Breaking the cycle of silent complicity, as it were, would acknowledge that a problem exists. This is so even in Singapore, where family values are promoted assiduously. Care and emotional support for aged parents is thankfully the majority habit, but it cannot be assumed that this might not get weakened as social mores change and the millennial generation march to a different drummer.
The higher the ageing ratio in the demographic, the worse the social pathology of neglect, abuse and abandonment might get. The issue needs an airing so that appropriate responses such as support services and even legislation can be tailored to mitigate the effects. There is already a law for parents to sue for maintenance.

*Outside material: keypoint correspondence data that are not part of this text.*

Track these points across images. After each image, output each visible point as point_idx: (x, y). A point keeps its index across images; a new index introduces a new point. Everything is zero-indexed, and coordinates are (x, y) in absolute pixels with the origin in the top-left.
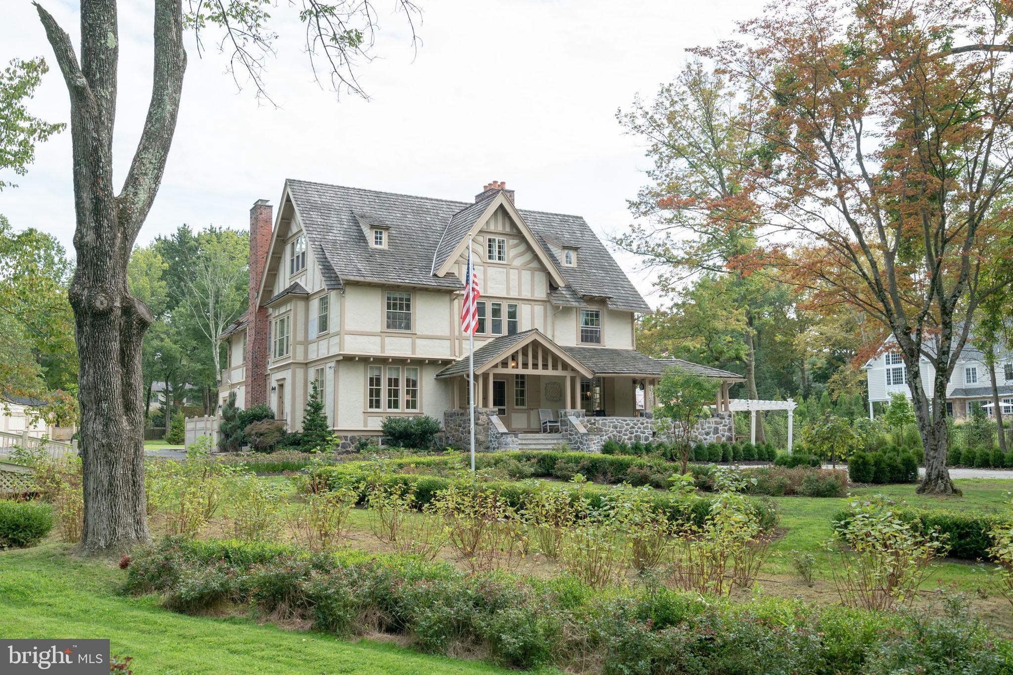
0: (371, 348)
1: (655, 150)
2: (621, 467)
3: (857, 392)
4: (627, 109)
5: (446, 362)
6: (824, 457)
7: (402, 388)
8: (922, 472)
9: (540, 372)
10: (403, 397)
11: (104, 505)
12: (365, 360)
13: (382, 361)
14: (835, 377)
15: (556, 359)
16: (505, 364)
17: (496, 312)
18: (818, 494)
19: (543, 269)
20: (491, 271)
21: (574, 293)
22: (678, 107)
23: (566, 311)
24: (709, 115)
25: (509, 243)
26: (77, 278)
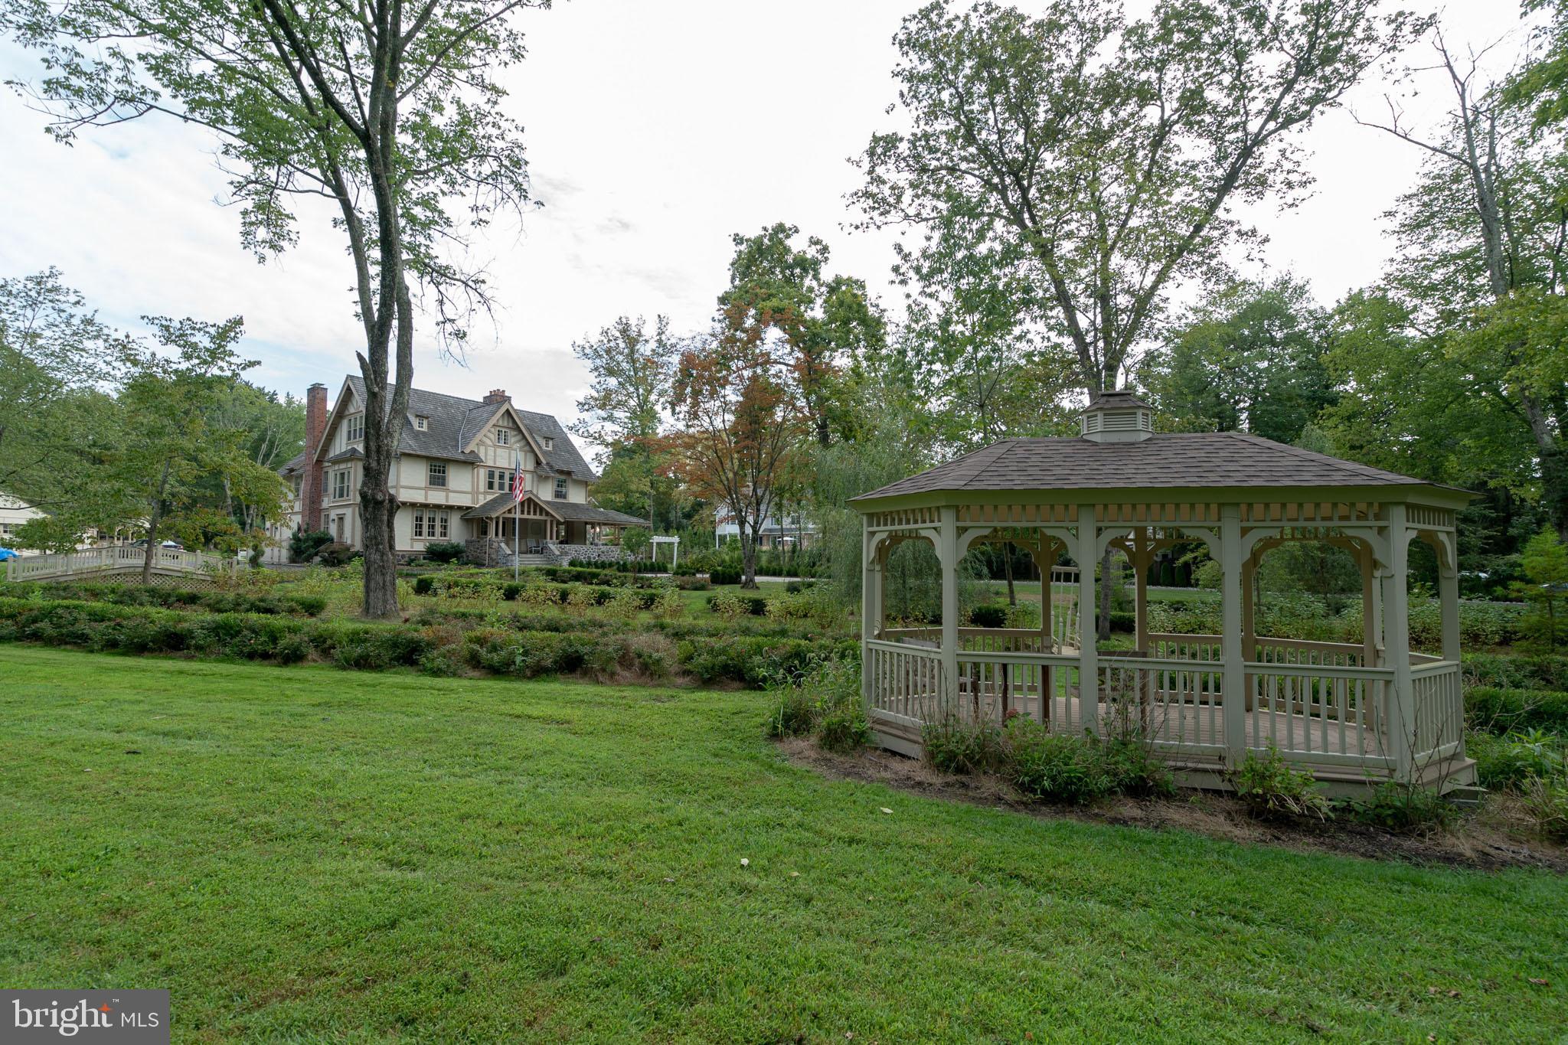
0: (419, 497)
1: (596, 369)
2: (595, 575)
3: (709, 528)
4: (580, 342)
5: (468, 508)
6: (698, 571)
7: (438, 524)
8: (743, 578)
9: (532, 517)
10: (438, 530)
11: (380, 595)
12: (413, 505)
13: (426, 506)
14: (697, 517)
15: (542, 509)
16: (510, 511)
17: (501, 477)
18: (696, 589)
19: (533, 451)
20: (499, 451)
21: (551, 467)
22: (612, 344)
23: (547, 478)
24: (632, 352)
25: (511, 433)
26: (364, 484)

For suffering parents to be taking out personal protection orders against their abusers would indicate they are at the end of their tether. Some have been assaulted repeatedly by sons who demanded money to feed gambling and drug habits. Those who lived with married children might have endured mental cruelty. By the time the doddering aged are diddled out of their flats and have been forced out as destitutes, as has happened, it would be too late. Intervention should come well before then. Victims should be encouraged to seek help. Often, the neighbourhood grassroots network is all they know of as state agencies and non-governmental organisations (NGOs) appear remote.
There is an impressive body of research on elder violence and mental cruelty conducted by academics, protective services and family-centred organisations like the Tsao Foundation. Studying the triggers for abusive behaviour and stoic acceptance by victims frequently has brought the same conclusions. It is more useful to strengthen the network of NGOs and voluntary support services for victims to get relief before the point of relational no return is reached.